### EXERCISE TASK
Please pull out every line in the rows below, copying each one unchanged from the first row through the last.

(Dataset excerpt)
_____
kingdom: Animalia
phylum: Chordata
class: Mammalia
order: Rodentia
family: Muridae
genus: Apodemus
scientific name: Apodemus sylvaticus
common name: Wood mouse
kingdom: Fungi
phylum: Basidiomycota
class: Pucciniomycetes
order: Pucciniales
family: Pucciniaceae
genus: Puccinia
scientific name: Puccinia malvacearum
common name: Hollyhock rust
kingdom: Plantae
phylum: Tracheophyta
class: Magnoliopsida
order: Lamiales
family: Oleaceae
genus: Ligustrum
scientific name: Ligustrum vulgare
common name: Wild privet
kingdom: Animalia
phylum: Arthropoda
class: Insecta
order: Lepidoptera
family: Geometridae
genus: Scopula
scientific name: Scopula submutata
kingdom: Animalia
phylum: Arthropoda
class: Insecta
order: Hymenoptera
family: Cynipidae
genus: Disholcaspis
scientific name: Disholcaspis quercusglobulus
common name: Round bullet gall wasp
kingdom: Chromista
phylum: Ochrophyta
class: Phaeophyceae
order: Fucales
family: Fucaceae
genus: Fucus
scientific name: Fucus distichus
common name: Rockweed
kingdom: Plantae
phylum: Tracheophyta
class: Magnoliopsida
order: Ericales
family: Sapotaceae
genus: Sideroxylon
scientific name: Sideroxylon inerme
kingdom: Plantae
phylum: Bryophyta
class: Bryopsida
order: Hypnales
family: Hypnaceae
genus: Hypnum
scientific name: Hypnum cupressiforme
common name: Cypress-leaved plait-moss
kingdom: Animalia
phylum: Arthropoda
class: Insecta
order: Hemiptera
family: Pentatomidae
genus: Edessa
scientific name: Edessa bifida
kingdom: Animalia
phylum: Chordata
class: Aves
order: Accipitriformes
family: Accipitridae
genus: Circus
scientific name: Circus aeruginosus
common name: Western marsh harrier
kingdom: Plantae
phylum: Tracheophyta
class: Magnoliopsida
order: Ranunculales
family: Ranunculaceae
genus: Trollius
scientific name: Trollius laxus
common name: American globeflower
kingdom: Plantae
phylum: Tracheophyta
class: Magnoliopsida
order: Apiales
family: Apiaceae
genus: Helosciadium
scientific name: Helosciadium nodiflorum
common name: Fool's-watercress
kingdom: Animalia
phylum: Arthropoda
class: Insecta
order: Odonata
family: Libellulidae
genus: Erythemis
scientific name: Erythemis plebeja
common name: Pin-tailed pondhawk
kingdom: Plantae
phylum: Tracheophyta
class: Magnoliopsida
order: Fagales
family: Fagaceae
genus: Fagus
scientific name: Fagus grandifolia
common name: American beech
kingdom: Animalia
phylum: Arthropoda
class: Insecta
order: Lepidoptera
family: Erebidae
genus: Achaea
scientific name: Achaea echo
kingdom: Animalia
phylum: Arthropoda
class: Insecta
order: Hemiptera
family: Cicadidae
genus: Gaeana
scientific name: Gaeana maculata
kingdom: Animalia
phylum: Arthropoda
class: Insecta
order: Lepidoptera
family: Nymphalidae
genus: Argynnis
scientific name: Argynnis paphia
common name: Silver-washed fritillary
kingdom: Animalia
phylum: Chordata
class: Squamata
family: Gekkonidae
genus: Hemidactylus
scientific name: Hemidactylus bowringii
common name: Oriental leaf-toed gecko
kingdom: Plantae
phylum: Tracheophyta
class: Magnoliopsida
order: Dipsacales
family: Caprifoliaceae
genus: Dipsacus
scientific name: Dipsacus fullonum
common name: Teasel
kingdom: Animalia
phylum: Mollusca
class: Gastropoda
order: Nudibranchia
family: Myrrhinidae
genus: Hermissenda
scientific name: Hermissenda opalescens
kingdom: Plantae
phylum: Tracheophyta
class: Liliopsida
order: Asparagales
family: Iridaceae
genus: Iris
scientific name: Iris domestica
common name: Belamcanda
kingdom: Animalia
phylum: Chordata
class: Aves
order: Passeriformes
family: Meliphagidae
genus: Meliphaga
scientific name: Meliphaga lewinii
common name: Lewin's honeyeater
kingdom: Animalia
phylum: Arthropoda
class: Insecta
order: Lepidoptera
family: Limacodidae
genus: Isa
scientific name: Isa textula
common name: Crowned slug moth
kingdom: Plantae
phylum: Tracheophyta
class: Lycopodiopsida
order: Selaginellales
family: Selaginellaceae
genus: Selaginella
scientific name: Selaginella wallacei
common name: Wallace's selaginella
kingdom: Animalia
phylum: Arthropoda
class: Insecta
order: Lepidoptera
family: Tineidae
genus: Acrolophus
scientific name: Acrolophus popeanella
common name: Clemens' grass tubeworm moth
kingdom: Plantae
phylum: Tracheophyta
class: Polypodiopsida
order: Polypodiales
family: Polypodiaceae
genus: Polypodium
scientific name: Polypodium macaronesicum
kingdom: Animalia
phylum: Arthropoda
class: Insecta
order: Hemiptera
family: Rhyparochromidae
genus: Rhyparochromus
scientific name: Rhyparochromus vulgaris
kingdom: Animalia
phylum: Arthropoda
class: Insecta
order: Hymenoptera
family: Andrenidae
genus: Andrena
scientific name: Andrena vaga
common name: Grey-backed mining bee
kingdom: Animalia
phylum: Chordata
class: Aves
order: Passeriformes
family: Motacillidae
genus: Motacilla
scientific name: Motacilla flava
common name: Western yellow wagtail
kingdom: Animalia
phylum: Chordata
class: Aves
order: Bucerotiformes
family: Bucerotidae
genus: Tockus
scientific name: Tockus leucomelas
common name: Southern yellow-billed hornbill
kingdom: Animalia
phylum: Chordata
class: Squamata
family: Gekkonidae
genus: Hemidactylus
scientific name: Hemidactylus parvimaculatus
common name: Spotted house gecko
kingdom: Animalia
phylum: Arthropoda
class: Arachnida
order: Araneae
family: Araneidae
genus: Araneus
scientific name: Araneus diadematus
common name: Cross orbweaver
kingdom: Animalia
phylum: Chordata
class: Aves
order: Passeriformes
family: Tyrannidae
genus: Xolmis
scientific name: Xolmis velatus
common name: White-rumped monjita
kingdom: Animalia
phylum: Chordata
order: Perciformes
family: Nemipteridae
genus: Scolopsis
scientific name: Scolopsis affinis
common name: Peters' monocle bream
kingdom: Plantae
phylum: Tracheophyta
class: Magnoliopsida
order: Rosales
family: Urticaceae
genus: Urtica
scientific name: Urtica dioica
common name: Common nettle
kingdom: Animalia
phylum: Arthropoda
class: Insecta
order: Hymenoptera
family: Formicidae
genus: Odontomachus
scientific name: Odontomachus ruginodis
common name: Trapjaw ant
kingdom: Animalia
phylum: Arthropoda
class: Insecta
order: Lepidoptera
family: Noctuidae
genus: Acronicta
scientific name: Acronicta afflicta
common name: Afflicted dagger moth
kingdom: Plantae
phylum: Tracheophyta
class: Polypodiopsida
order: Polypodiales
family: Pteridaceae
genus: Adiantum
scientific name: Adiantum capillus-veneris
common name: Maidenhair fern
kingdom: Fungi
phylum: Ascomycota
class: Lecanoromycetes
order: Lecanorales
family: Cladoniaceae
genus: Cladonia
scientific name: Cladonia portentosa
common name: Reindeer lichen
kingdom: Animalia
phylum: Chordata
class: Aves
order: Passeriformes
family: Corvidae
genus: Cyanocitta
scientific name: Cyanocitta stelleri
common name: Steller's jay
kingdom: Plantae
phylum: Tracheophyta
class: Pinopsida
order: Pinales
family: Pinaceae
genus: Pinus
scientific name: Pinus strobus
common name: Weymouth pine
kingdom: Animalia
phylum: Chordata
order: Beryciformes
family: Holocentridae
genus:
_____
### RESULT FOR THIS EXERCISE
kingdom: Animalia
phylum: Chordata
class: Mammalia
order: Rodentia
family: Muridae
genus: Apodemus
scientific name: Apodemus sylvaticus
common name: Wood mouse
kingdom: Fungi
phylum: Basidiomycota
class: Pucciniomycetes
order: Pucciniales
family: Pucciniaceae
genus: Puccinia
scientific name: Puccinia malvacearum
common name: Hollyhock rust
kingdom: Plantae
phylum: Tracheophyta
class: Magnoliopsida
order: Lamiales
family: Oleaceae
genus: Ligustrum
scientific name: Ligustrum vulgare
common name: Wild privet
kingdom: Animalia
phylum: Arthropoda
class: Insecta
order: Lepidoptera
family: Geometridae
genus: Scopula
scientific name: Scopula submutata
kingdom: Animalia
phylum: Arthropoda
class: Insecta
order: Hymenoptera
family: Cynipidae
genus: Disholcaspis
scientific name: Disholcaspis quercusglobulus
common name: Round bullet gall wasp
kingdom: Chromista
phylum: Ochrophyta
class: Phaeophyceae
order: Fucales
family: Fucaceae
genus: Fucus
scientific name: Fucus distichus
common name: Rockweed
kingdom: Plantae
phylum: Tracheophyta
class: Magnoliopsida
order: Ericales
family: Sapotaceae
genus: Sideroxylon
scientific name: Sideroxylon inerme
kingdom: Plantae
phylum: Bryophyta
class: Bryopsida
order: Hypnales
family: Hypnaceae
genus: Hypnum
scientific name: Hypnum cupressiforme
common name: Cypress-leaved plait-moss
kingdom: Animalia
phylum: Arthropoda
class: Insecta
order: Hemiptera
family: Pentatomidae
genus: Edessa
scientific name: Edessa bifida
kingdom: Animalia
phylum: Chordata
class: Aves
order: Accipitriformes
family: Accipitridae
genus: Circus
scientific name: Circus aeruginosus
common name: Western marsh harrier
kingdom: Plantae
phylum: Tracheophyta
class: Magnoliopsida
order: Ranunculales
family: Ranunculaceae
genus: Trollius
scientific name: Trollius laxus
common name: American globeflower
kingdom: Plantae
phylum: Tracheophyta
class: Magnoliopsida
order: Apiales
family: Apiaceae
genus: Helosciadium
scientific name: Helosciadium nodiflorum
common name: Fool's-watercress
kingdom: Animalia
phylum: Arthropoda
class: Insecta
order: Odonata
family: Libellulidae
genus: Erythemis
scientific name: Erythemis plebeja
common name: Pin-tailed pondhawk
kingdom: Plantae
phylum: Tracheophyta
class: Magnoliopsida
order: Fagales
family: Fagaceae
genus: Fagus
scientific name: Fagus grandifolia
common name: American beech
kingdom: Animalia
phylum: Arthropoda
class: Insecta
order: Lepidoptera
family: Erebidae
genus: Achaea
scientific name: Achaea echo
kingdom: Animalia
phylum: Arthropoda
class: Insecta
order: Hemiptera
family: Cicadidae
genus: Gaeana
scientific name: Gaeana maculata
kingdom: Animalia
phylum: Arthropoda
class: Insecta
order: Lepidoptera
family: Nymphalidae
genus: Argynnis
scientific name: Argynnis paphia
common name: Silver-washed fritillary
kingdom: Animalia
phylum: Chordata
class: Squamata
family: Gekkonidae
genus: Hemidactylus
scientific name: Hemidactylus bowringii
common name: Oriental leaf-toed gecko
kingdom: Plantae
phylum: Tracheophyta
class: Magnoliopsida
order: Dipsacales
family: Caprifoliaceae
genus: Dipsacus
scientific name: Dipsacus fullonum
common name: Teasel
kingdom: Animalia
phylum: Mollusca
class: Gastropoda
order: Nudibranchia
family: Myrrhinidae
genus: Hermissenda
scientific name: Hermissenda opalescens
kingdom: Plantae
phylum: Tracheophyta
class: Liliopsida
order: Asparagales
family: Iridaceae
genus: Iris
scientific name: Iris domestica
common name: Belamcanda
kingdom: Animalia
phylum: Chordata
class: Aves
order: Passeriformes
family: Meliphagidae
genus: Meliphaga
scientific name: Meliphaga lewinii
common name: Lewin's honeyeater
kingdom: Animalia
phylum: Arthropoda
class: Insecta
order: Lepidoptera
family: Limacodidae
genus: Isa
scientific name: Isa textula
common name: Crowned slug moth
kingdom: Plantae
phylum: Tracheophyta
class: Lycopodiopsida
order: Selaginellales
family: Selaginellaceae
genus: Selaginella
scientific name: Selaginella wallacei
common name: Wallace's selaginella
kingdom: Animalia
phylum: Arthropoda
class: Insecta
order: Lepidoptera
family: Tineidae
genus: Acrolophus
scientific name: Acrolophus popeanella
common name: Clemens' grass tubeworm moth
kingdom: Plantae
phylum: Tracheophyta
class: Polypodiopsida
order: Polypodiales
family: Polypodiaceae
genus: Polypodium
scientific name: Polypodium macaronesicum
kingdom: Animalia
phylum: Arthropoda
class: Insecta
order: Hemiptera
family: Rhyparochromidae
genus: Rhyparochromus
scientific name: Rhyparochromus vulgaris
kingdom: Animalia
phylum: Arthropoda
class: Insecta
order: Hymenoptera
family: Andrenidae
genus: Andrena
scientific name: Andrena vaga
common name: Grey-backed mining bee
kingdom: Animalia
phylum: Chordata
class: Aves
order: Passeriformes
family: Motacillidae
genus: Motacilla
scientific name: Motacilla flava
common name: Western yellow wagtail
kingdom: Animalia
phylum: Chordata
class: Aves
order: Bucerotiformes
family: Bucerotidae
genus: Tockus
scientific name: Tockus leucomelas
common name: Southern yellow-billed hornbill
kingdom: Animalia
phylum: Chordata
class: Squamata
family: Gekkonidae
genus: Hemidactylus
scientific name: Hemidactylus parvimaculatus
common name: Spotted house gecko
kingdom: Animalia
phylum: Arthropoda
class: Arachnida
order: Araneae
family: Araneidae
genus: Araneus
scientific name: Araneus diadematus
common name: Cross orbweaver
kingdom: Animalia
phylum: Chordata
class: Aves
order: Passeriformes
family: Tyrannidae
genus: Xolmis
scientific name: Xolmis velatus
common name: White-rumped monjita
kingdom: Animalia
phylum: Chordata
order: Perciformes
family: Nemipteridae
genus: Scolopsis
scientific name: Scolopsis affinis
common name: Peters' monocle bream
kingdom: Plantae
phylum: Tracheophyta
class: Magnoliopsida
order: Rosales
family: Urticaceae
genus: Urtica
scientific name: Urtica dioica
common name: Common nettle
kingdom: Animalia
phylum: Arthropoda
class: Insecta
order: Hymenoptera
family: Formicidae
genus: Odontomachus
scientific name: Odontomachus ruginodis
common name: Trapjaw ant
kingdom: Animalia
phylum: Arthropoda
class: Insecta
order: Lepidoptera
family: Noctuidae
genus: Acronicta
scientific name: Acronicta afflicta
common name: Afflicted dagger moth
kingdom: Plantae
phylum: Tracheophyta
class: Polypodiopsida
order: Polypodiales
family: Pteridaceae
genus: Adiantum
scientific name: Adiantum capillus-veneris
common name: Maidenhair fern
kingdom: Fungi
phylum: Ascomycota
class: Lecanoromycetes
order: Lecanorales
family: Cladoniaceae
genus: Cladonia
scientific name: Cladonia portentosa
common name: Reindeer lichen
kingdom: Animalia
phylum: Chordata
class: Aves
order: Passeriformes
family: Corvidae
genus: Cyanocitta
scientific name: Cyanocitta stelleri
common name: Steller's jay
kingdom: Plantae
phylum: Tracheophyta
class: Pinopsida
order: Pinales
family: Pinaceae
genus: Pinus
scientific name: Pinus strobus
common name: Weymouth pine
kingdom: Animalia
phylum: Chordata
order: Beryciformes
family: Holocentridae
genus:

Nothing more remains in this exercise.